April 19, 2016, 4:22 pm
Mom from Clinton Hill says:
Half of Hollywood lives in Brooklyn anyway nowadays so it's hard to imagine it more film-friendly.
April 19, 2016, 8:10 pm
Joe from West Village says:
Many New Yorkers make a living and support their families working in film and television. This has been a growth industry during an economic downturn. When I see a film shoot in my neighborhood (which is all the time) I know it's a good thing - working people earning a living and contributing to the local economy. One of the only things we still actually make in America is filmed entertainment - I'd really like to keep the work in NYC and not lose it to Canada or other countries.

What Levin and many neighborhoods don't realize is that even huge events in the city aren't actually permitted until a week or two in advance (including Thanksgiving Day parade, Pride parade etc). The Film Office has strict requirements re: notification & holding parking & all productions are required to notify CBs as soon as they have confirmed dates.

Moving your car can be an inconvenience but having a car in NYC is a huge pain anyhow so I don't mind a little inconvenience when it I know it means working families are earning a living.
April 20, 2016, 8:34 am
HPK from Greenpoint says:
I understand the economic benefits to the City and am willing to live with the associated rules and related impacts.

What I don't understand is that the production crews are able to park their personal vehicles in many of the parking spots that were taken from the residents (and customers of local businesses) the day before and the day of the of the film shoot.

This is often done under the guise of 'releasing' parking spots back to the community, the morning of the shoot, after the crew cars have parked their private cars. The other method is to have handwritten notes on the vehicles' dashboard stating 'Movie Car'; the security staff on site will become very defensive (and offensive ) when you start to take pictures and / or plate numbers of these vehicles; many of which are from out of state I might add.

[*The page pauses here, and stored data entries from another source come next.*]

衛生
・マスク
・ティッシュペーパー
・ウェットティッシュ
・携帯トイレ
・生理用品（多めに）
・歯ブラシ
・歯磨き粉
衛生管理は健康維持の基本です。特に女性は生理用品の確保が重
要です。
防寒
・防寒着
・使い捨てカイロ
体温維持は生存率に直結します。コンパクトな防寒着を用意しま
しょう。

Repeated calls to the Mayor's Office on Film result in no action; when you point out the parking of the staff vehicles to the location manager on sit or an NYPD officer assigned to the shoot, the usual response is 'oh do you need a spot; I'll see what I can do?

More and more everyday, in this City, the little guy that does the right thing, pays their taxes and maybe is fortunate to have a car, a little property, a home and / or a business; is getting the short end of the stick...
April 20, 2016, 9:55 am
Joe from West Village says:
HPK - this is absolutely prohibited; productions have had their permits pulled for this infraction in the past. Call the Mayor's Office of Film immediately when you see this and ask for a field rep to come out to the production. 212-489-6710 is the Film Office #.
April 22, 2016, 12:14 pm
Rolf (no 'e') Carle from Greenpoint says:
 "...self-proclaimed anti-film industry activist Rolfe Carle"!?
My activism has targeted the Mayor's Office of Film Theater and Broadcasting (MOFTB) regarding their process (or lack of one) to deal with complaints from the community hit hardest by filming not the industry itself. If Councilman Levin's bill is to better understand the impact of filming on neighborhoods than it must first address the self serving process MOFTB uses when tracking citizen's complaints.
April 26, 2016, 12:01 pm
Rolf (no 'e') Carle from Greenpoint says:
A second point to be made is that permit information should be made public as filming occurs not a week later. Often production companies over step their permits by taking more parking then allowed. In the case of the "19th century dirt road" mentioned in the Article, no permit was issued and it is actually illegal according to city law to do so. We have also had cases where the permits are outright "fakes". An up to the minute data base would catch the infractions as they happen not a week later when the production company is far gone. Of course getting the city to act on these infractions is practically impossible.